Windmolens produceren een stuk minder lawaai als de wieken worden uitgerust met een soort zaagtandjes.
Onderzoeker Stefan Oerlemans, verbonden aan de Universiteit Twente, ontdekte tijdens nauwkeurige geluidsproeven dat het meeste lawaai bij windmolens ontstaat aan de achterzijde van een blad dat richting bodem beweegt. Hij kon dit lawaai halveren met zaagtanden, die hij bevestigde aan de achterrand van het buitenste kwart van de bladen. De mechanische onderdelen van de windmolen maken amper geluid, het is vooral de luchtstroom die zorgt voor de overlast. De zaagtanden maken de overgang naar turbulentie achter de bladen geleidelijker.
Zaagtanden achterop het blad reduceren het geluid van de windmolen.
Een stillere windmolen zou een uitkomst zijn voor fabrikanten én omwonenden. “Soms gaan windenergieprojecten niet door vanwege de verwachte geluidsoverlast, of kunnen windmolens ’s nachts niet optimaal draaien”, aldus Oerlemans. Een halvering van het lawaai kan volgens de onderzoeker dan veel verschil maken.

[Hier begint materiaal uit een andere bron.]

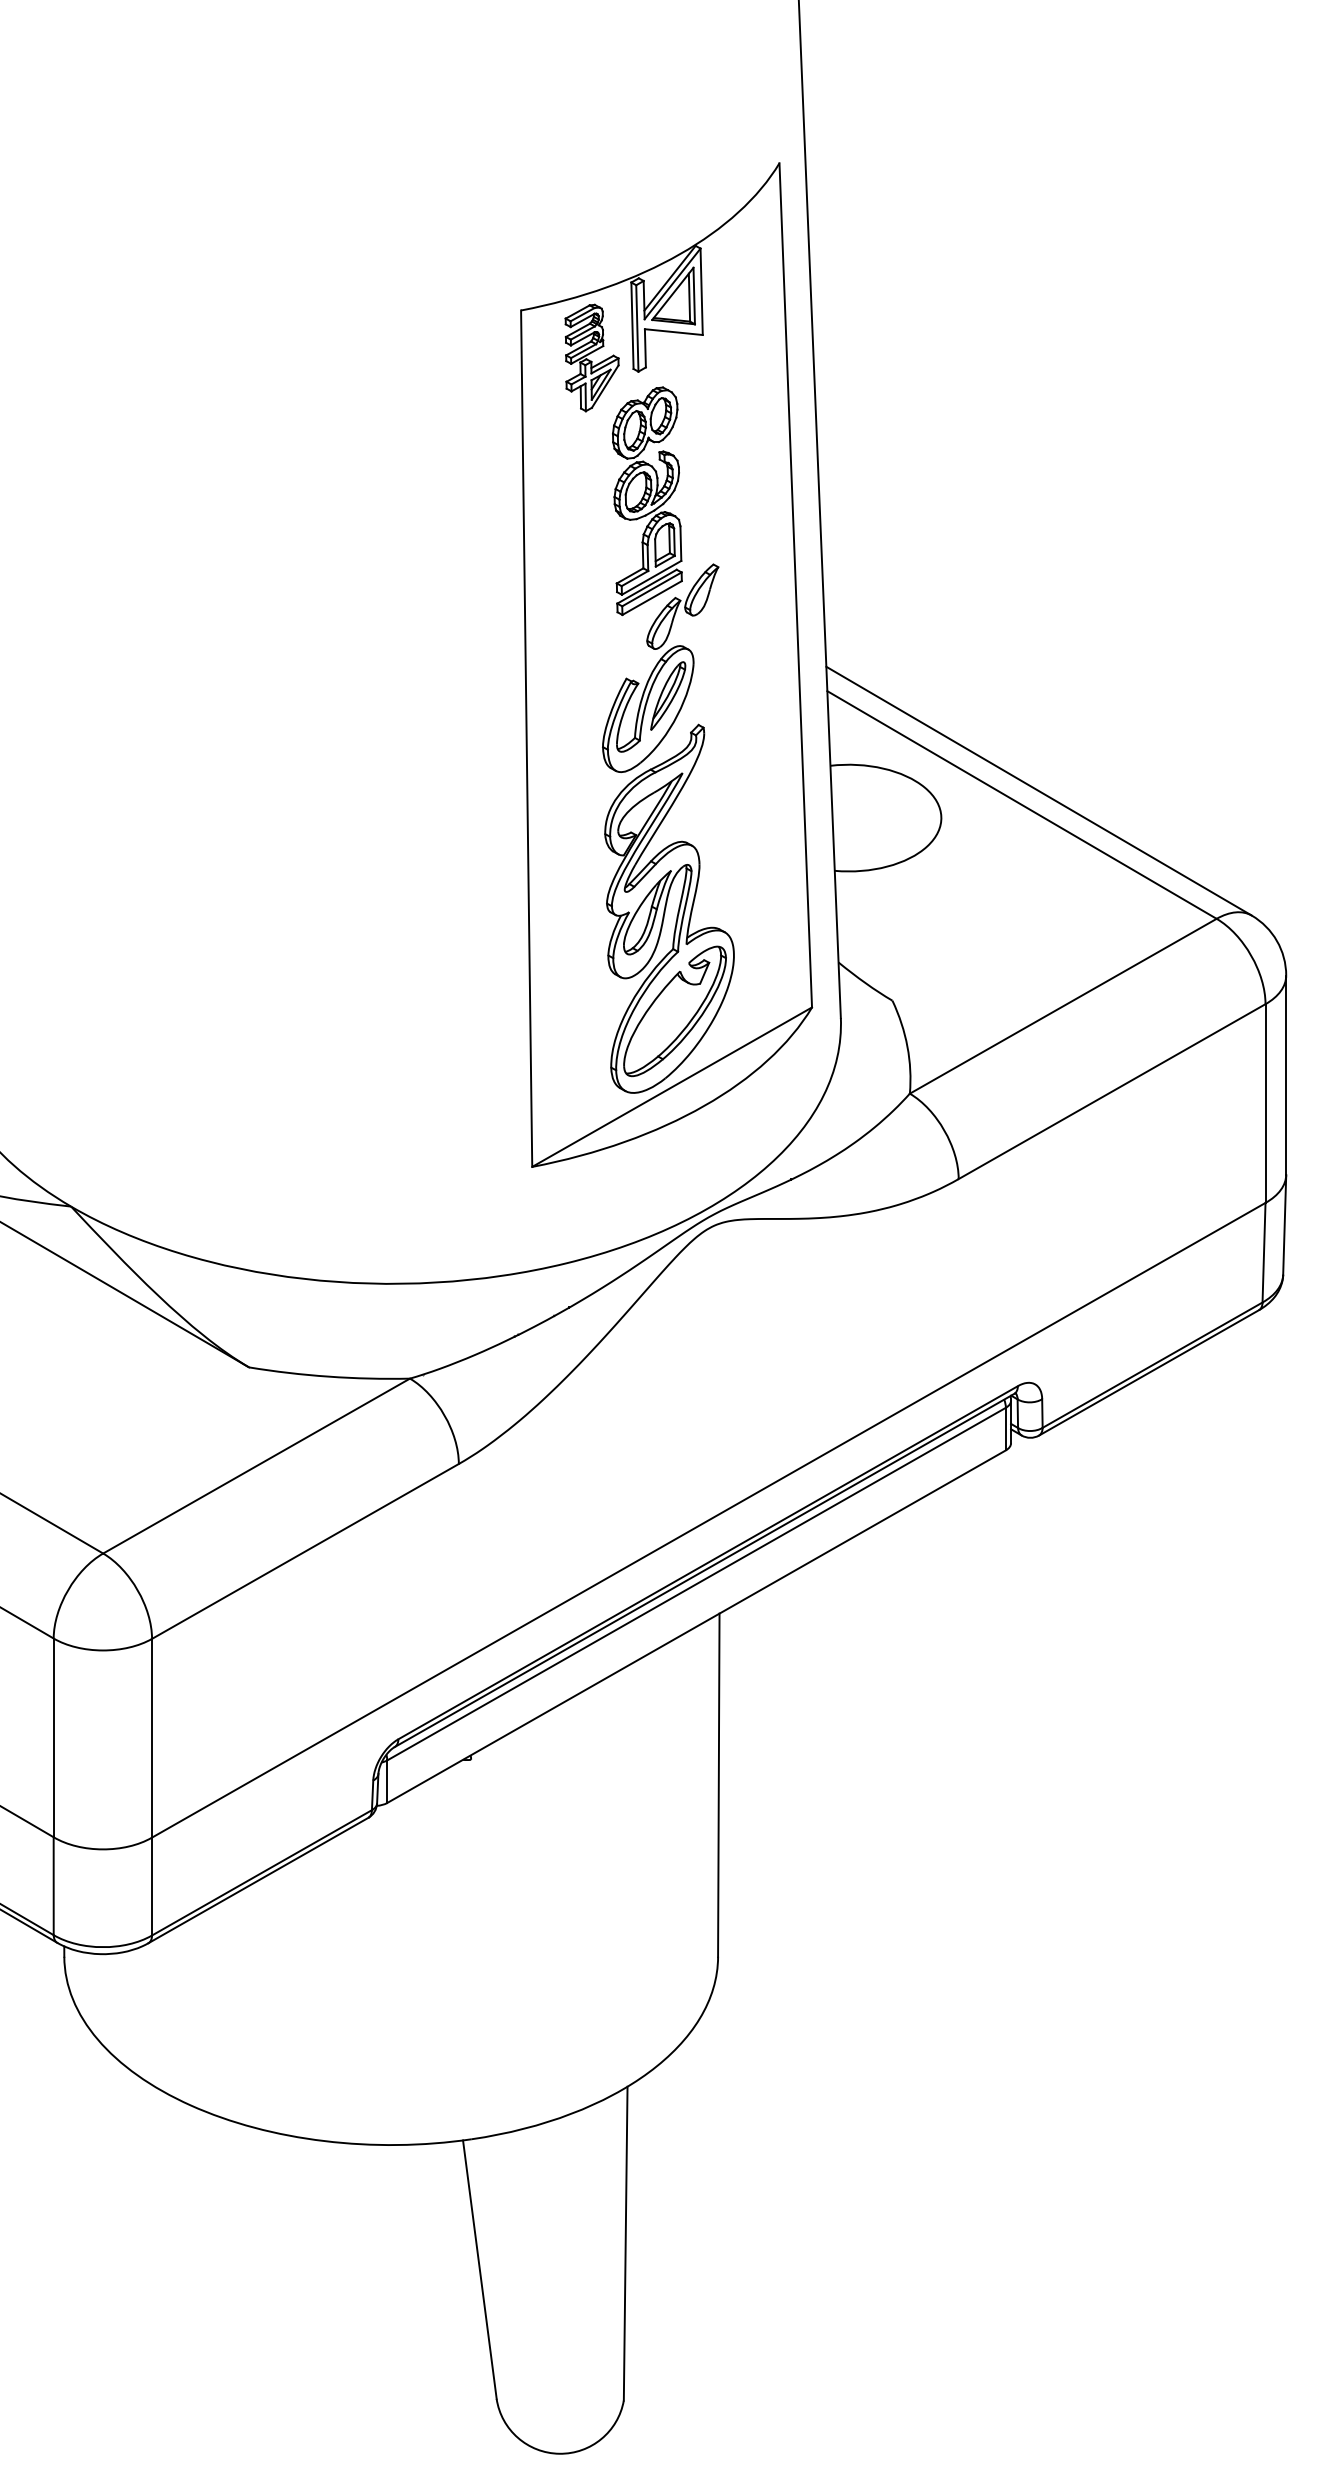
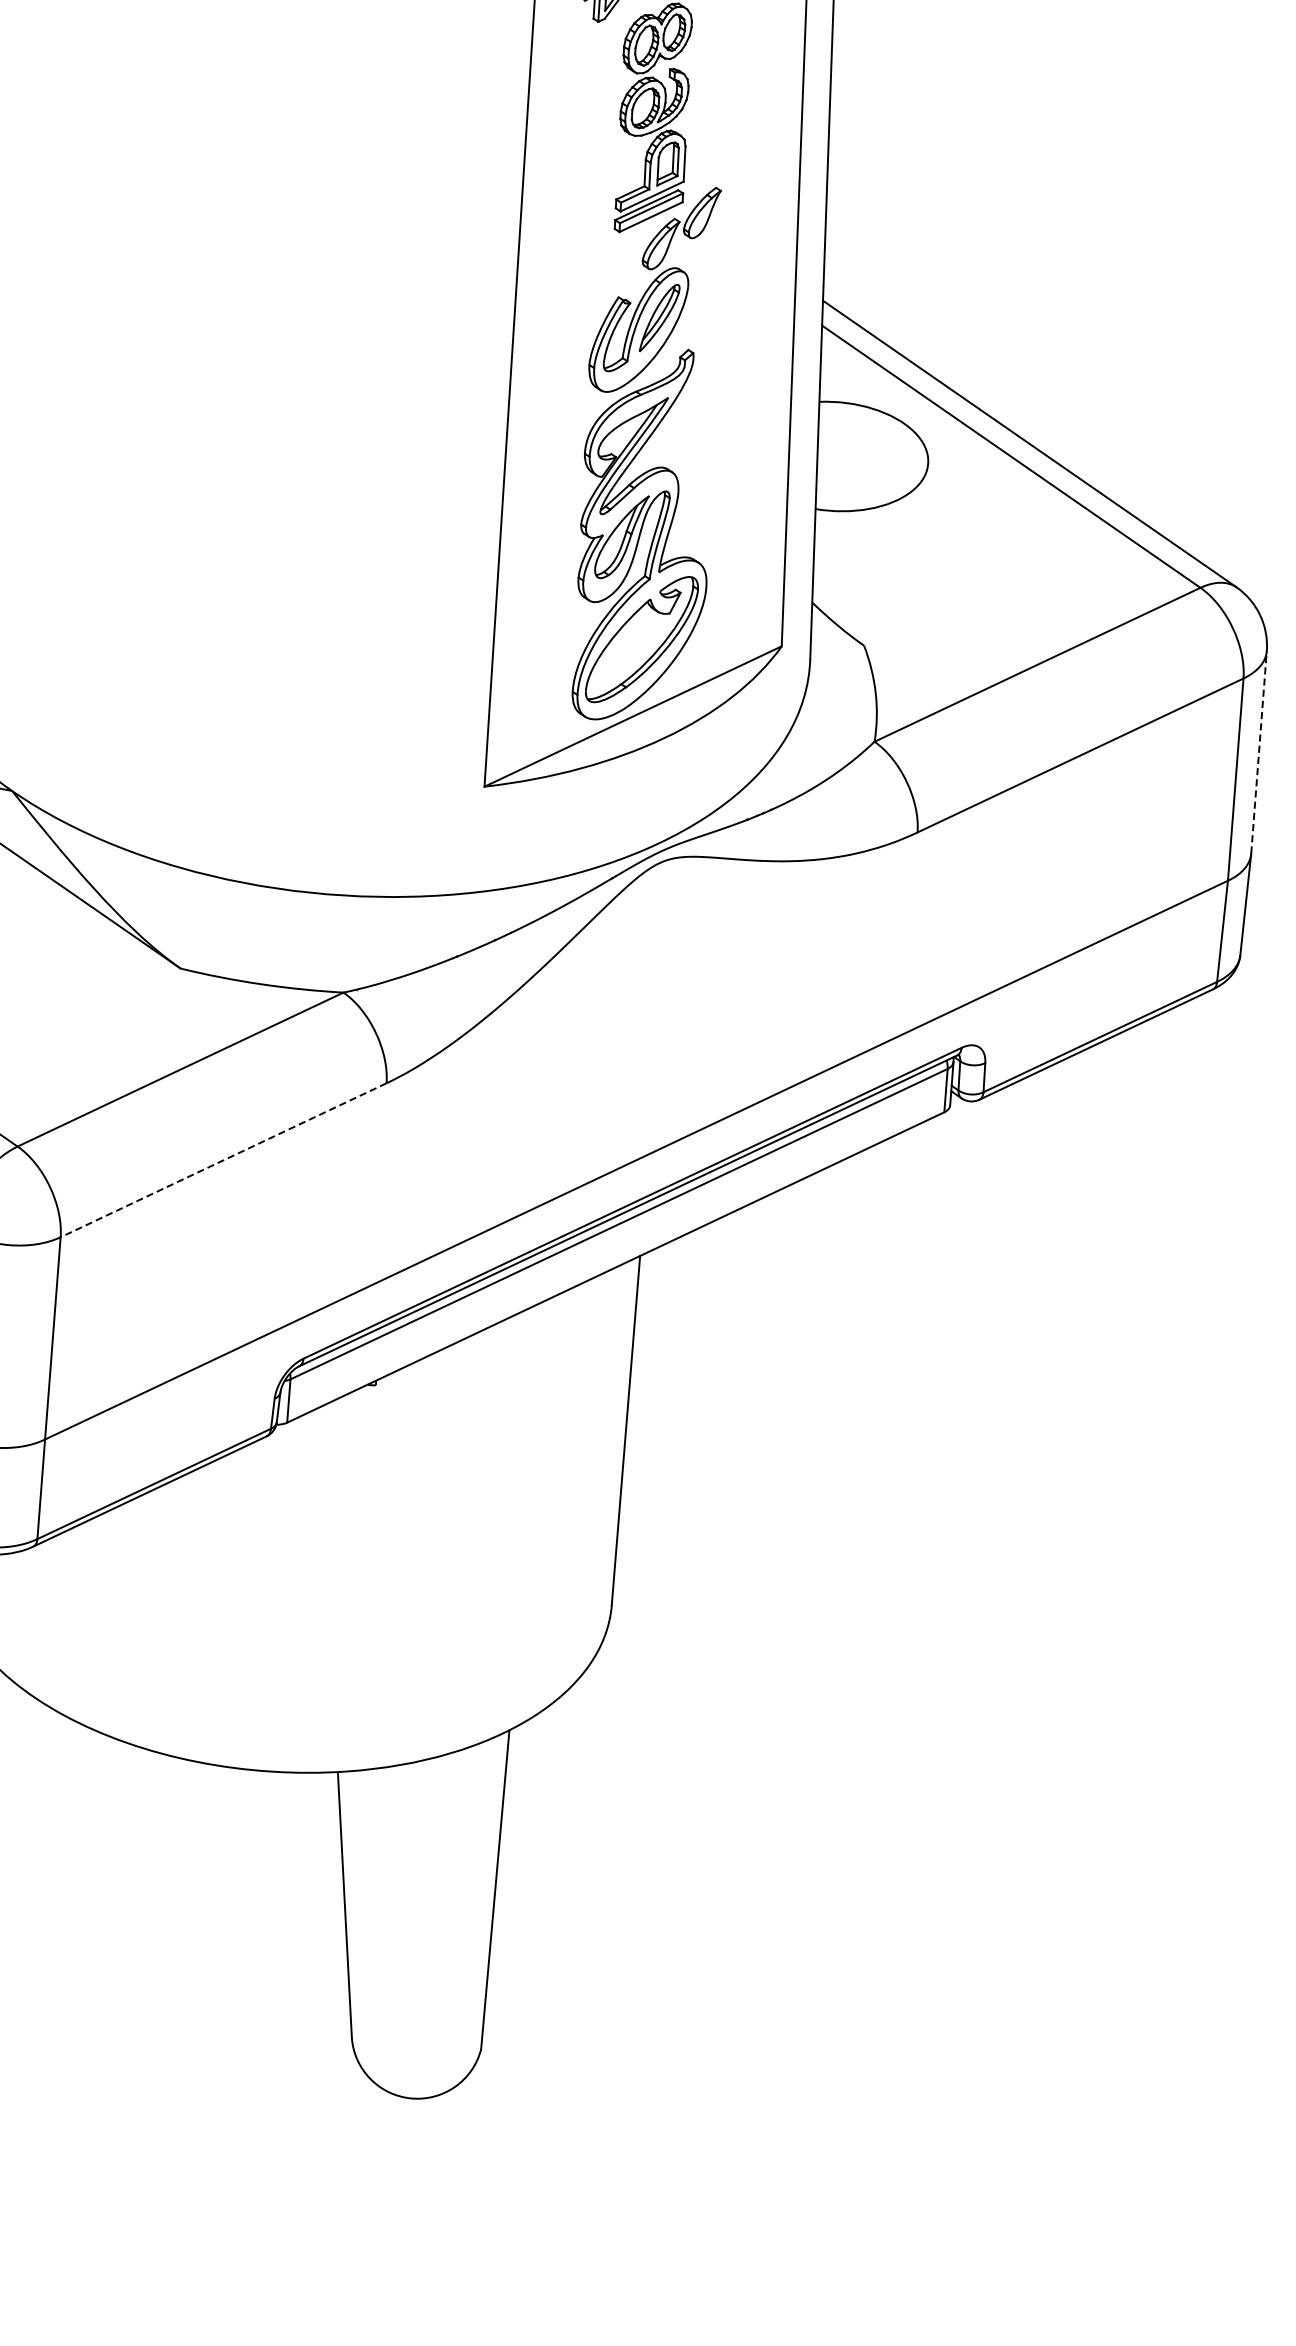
line: (1286, 1074) -> (1259, 751), solid -> dashed
line: (305, 1551) -> (223, 1160), solid -> dashed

Oerlemans onderzoekt inmiddels ook borstelharen, die volgens windtunneltesten eveneens de geluidsproductie beperken. Het onderzoek vindt plaats aan het Nationaal Lucht- en Ruimtevaartlaboratorium (NLR), omdat luidruchtige luchtstromen niet alleen bij windmolens optreden, maar ook bij vliegtuigen. Oerlemans vergelijkt borstelharen met de wollige veertjes langs de achterrand van uilenvleugels. “Bij vliegtuigmodellen lijken die ook de lawaaiige luchtstroom te beperken.”